What it’s really like to have stiff person syndrome and ‘freeze like a statue’
Andrea and Ian Rawlins know what Celine Dion’s stiff person syndrome diagnosis means for her family.
A UK man who suffers from the same paralyzing neurological disorder regularly seizes up stock-still for 20 to 30 minutes due to the disease, as seen in alarming footage shared by his wife. She’d reportedly wanted to showcase the realities of the disease to dispel any false hopes of a miraculous recovery by the pop star.
“The more spasms he has, the harder it becomes,” Andrea, 54, told South West News Service while describing the condition that plagues her husband Ian. For 18 years, the 58-year-old motorbiking buff has suffered from stiff person syndrome, characterized by progressive muscle rigidity and repeated episodes of painful spasms, according to rarediseases.org.
“It’s called stiff person syndrome because basically, apart from the spasms, you become like a statue within your own body,” said Andrea of the disorder, which affects one in a million people worldwide.
Ian’s condition is so debilitating that the biker had to quit his gig due to the uncontrollable, body-stiffening seizures.
“When he’s been moving around the house and he suddenly sees me out of the corner of his eye, it can go two ways,” the Barnsley, South Yorks, resident explained. “He either completely freezes like a statue and can’t move for 20 to 30 minutes, or he goes immediately into a spasm that can go on for hours and hours.”

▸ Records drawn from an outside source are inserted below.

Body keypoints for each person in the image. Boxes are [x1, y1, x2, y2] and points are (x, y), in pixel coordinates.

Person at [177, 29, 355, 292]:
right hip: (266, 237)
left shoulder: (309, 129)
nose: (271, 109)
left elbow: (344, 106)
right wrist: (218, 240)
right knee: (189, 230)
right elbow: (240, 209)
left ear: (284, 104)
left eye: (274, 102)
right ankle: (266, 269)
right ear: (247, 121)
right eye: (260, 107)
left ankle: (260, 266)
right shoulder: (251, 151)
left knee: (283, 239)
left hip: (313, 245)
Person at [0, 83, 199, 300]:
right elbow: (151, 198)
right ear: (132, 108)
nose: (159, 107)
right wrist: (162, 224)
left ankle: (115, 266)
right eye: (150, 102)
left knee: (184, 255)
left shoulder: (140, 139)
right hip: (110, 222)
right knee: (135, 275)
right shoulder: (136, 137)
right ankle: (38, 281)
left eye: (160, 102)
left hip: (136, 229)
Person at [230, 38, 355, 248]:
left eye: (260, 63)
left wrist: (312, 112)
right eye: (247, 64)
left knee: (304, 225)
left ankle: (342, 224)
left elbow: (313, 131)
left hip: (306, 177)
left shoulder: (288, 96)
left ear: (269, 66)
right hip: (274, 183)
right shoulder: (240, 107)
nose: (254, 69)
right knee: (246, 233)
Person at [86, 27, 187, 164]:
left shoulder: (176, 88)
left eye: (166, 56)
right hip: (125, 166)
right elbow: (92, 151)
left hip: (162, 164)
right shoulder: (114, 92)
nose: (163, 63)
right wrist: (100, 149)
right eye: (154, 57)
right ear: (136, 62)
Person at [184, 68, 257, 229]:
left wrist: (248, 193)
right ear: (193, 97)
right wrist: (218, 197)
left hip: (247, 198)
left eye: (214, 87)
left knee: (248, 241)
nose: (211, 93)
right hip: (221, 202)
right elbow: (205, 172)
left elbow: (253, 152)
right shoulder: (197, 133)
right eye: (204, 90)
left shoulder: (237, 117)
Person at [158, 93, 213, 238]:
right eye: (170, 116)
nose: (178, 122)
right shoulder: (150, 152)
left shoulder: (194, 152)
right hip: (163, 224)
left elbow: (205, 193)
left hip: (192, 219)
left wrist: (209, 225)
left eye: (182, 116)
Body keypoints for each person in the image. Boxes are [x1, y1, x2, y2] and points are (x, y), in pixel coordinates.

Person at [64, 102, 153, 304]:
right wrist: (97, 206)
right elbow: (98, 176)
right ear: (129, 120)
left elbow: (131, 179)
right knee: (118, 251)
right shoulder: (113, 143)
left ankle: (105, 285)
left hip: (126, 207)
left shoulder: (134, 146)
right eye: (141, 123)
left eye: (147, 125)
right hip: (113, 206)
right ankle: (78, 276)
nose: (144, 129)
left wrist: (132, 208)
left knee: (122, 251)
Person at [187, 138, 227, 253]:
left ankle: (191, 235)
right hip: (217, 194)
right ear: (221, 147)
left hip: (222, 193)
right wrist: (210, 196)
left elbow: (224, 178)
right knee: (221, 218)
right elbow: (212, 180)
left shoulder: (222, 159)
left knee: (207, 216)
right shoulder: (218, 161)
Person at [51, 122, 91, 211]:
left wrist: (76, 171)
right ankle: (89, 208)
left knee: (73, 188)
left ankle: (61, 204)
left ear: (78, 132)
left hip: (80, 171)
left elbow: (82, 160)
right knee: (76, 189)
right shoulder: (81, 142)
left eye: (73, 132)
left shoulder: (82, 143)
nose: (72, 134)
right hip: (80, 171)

Disturbing footage shows the poor fellow seizing up with his hands and feet curled into claws for minutes at a time.
Andrea shared the freaky clips as a warning after Canadian pop icon Dion announced that she’d been diagnosed with SPS in a heart-rending post on social media in December.
“These spasms affect every aspect of my daily life,” wrote the “My Heart Will Go On” singer, who had to postpone her European tour because of the condition.
Elsewhere in the announcement, Dion insisted she was fighting hard despite the bleak outlook. “I have a great team of doctors working alongside me to help me get better and my precious children who are supporting me and giving me help,” she claimed. “I’m working hard with my sports medicine therapist every day to build back my strength and my ability to perform again but I have to admit it’s been a struggle.”
However, Andrea predicted that the pop star’s prognosis is likely a lot poorer than her post indicates, explaining, “People at first won’t accept how much her symptoms will escalate. At the moment, people believe that she’s sort of going to start singing again.”
The mother of two added, “Depending on the severity of the symptoms, I think she will get worse with time — unless she has a stem cell transplant — which she may have access to.”
The Brit based her prediction on watching her husband’s condition deteriorate drastically over nearly two decades. Ian’s troubles started in 2005 after he was plagued by pain and stiffness in his legs, after which he was mistakenly diagnosed with gluten ataxia, a form of celiac disease, SWNS reported.
Unfortunately, his symptoms snowballed to the point that he was forced to quit his gig as a professional motorbiker. Prior to his affliction, Ian participated in motorbike “trial events” around the world – even appearing on BBC One’s biking show “Kick Start,” in which riders use off-road rides to navigate obstacle courses within a set amount of time.
It wasn’t until three years later that doctors finally diagnosed him with SPS, by which point his affliction had progressed substantially.
Every time she tried to give her husband his daily drug regimen, Andrea paradoxically risked hurting her husband worse. “It can be very difficult to administer medication because also sometimes his jaw will lock and his teeth will be clamped together,” the heartbroken wife lamented. “You can’t touch a person who is having spasms because it exacerbates the symptoms. It can dislocate bones, tear muscles and rupture muscles.”
Ian’s condition hit a new low over the recent holidays after he experienced “a really bad attack on Christmas Day, a bad attack on Boxing Day, a bad attack the day after,” said Andrea.
The distraught gal was forced to call an ambulance to her home — which proved a gamble as paramedics had no idea how to treat him.
“When the team arrived, they’d never heard of stiff person syndrome,” Andrea rued. “They said they Googled it on the way, and I had to explain you can’t touch him.”
She added, “They called a second ambulance team out and again, they’d never heard of it. So there was a great deal of phone calls back and forth between them and the contact centre.”
This ignorance was a microcosm of the medical system’s attitude toward SPS as a whole. Andrea explained that doctors are reluctant to bone up on their knowledge because the condition is so rare.
However, the hopeful wife believes that the time has come to pay proper attention to the disease, which as yet, has no cure. “We’re at the point where he’s got this condition so we need them to advance their knowledge about it,” Andrea declared. “It may be a one-in-a-million disease but there are lots of people out there that have this condition and are living with it.”